--- Trecho selecionado ---

1 Estado
Segundo Aristóteles, o homem é um
animal político, do que se segue que a convivência em sociedade é resultado da
natureza do homem. Entretanto, filósofos dos séculos XVII e XVIII se
preocuparam em apresentar outro tipo de explicação racional para o surgimento
da vida em sociedade e, consequentemente, para a criação do Estado. Tais
filósofos são conhecidos como contratualistas,
pois defendem que os homens por natureza são livres e iguais, mas em algum
momento surgiu a necessidade de abrir mão desses direitos e estabelecer um
pacto, um contrato social. Vejamos
isto a seguir.
1.1 Teorias
Contratualistas
Essas teorias recorrem a uma situação
hipotética e retórica conhecida como Estado
de Natureza. A forma como os homens se encontravam organizados e se
relacionavam no Estado de Natureza é que vai justificar o modo apropriado de
organização e natureza do Estado. Vejamos.
Thomas
Hobbes, autor da
célebre obra O Leviatã, não
concordava com Aristóteles quando este afirmava que o homem possui em sua natureza
o instinto de sociabilidade. O que ocorre é que os homens são competitivos
entre si, onde sempre encaram o outro como um concorrente que precisa ser
dominado para o alcance de seus interesses e a satisfação dos seus desejos. Daí
surge como consequência que do estado de
natureza se seguiu um estado de
guerra de todos contra todos, onde ocorriam matanças e toda sorte de
abusos. Isso levou Hobbes a afirmar que “o homem é o lobo do homem” (homo homini lúpus).

---

◆ **O que fazer**:
Reproduza na íntegra o trecho acima sobre o Estado e as teorias contratualistas.

--- Dados fornecidos ---

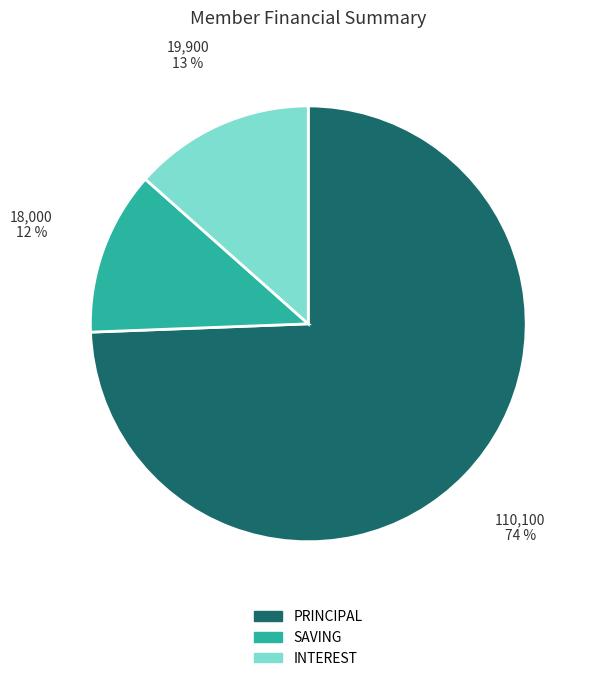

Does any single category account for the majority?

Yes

---
--- Dados fornecidos ---

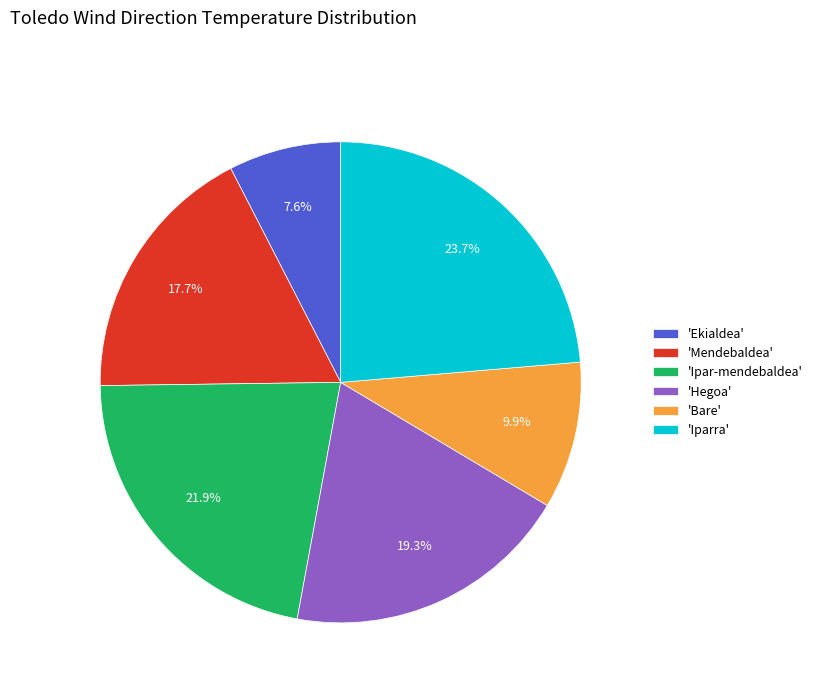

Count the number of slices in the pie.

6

---

◆ **Resposta**:
1 Estado
Segundo Aristóteles, o homem é um
animal político, do que se segue que a convivência em sociedade é resultado da
natureza do homem. Entretanto, filósofos dos séculos XVII e XVIII se
preocuparam em apresentar outro tipo de explicação racional para o surgimento
da vida em sociedade e, consequentemente, para a criação do Estado. Tais
filósofos são conhecidos como contratualistas,
pois defendem que os homens por natureza são livres e iguais, mas em algum
momento surgiu a necessidade de abrir mão desses direitos e estabelecer um
pacto, um contrato social. Vejamos
isto a seguir.
1.1 Teorias
Contratualistas
Essas teorias recorrem a uma situação
hipotética e retórica conhecida como Estado
de Natureza. A forma como os homens se encontravam organizados e se
relacionavam no Estado de Natureza é que vai justificar o modo apropriado de
organização e natureza do Estado. Vejamos.
Thomas
Hobbes, autor da
célebre obra O Leviatã, não
concordava com Aristóteles quando este afirmava que o homem possui em sua natureza
o instinto de sociabilidade. O que ocorre é que os homens são competitivos
entre si, onde sempre encaram o outro como um concorrente que precisa ser
dominado para o alcance de seus interesses e a satisfação dos seus desejos. Daí
surge como consequência que do estado de
natureza se seguiu um estado de
guerra de todos contra todos, onde ocorriam matanças e toda sorte de
abusos. Isso levou Hobbes a afirmar que “o homem é o lobo do homem” (homo homini lúpus).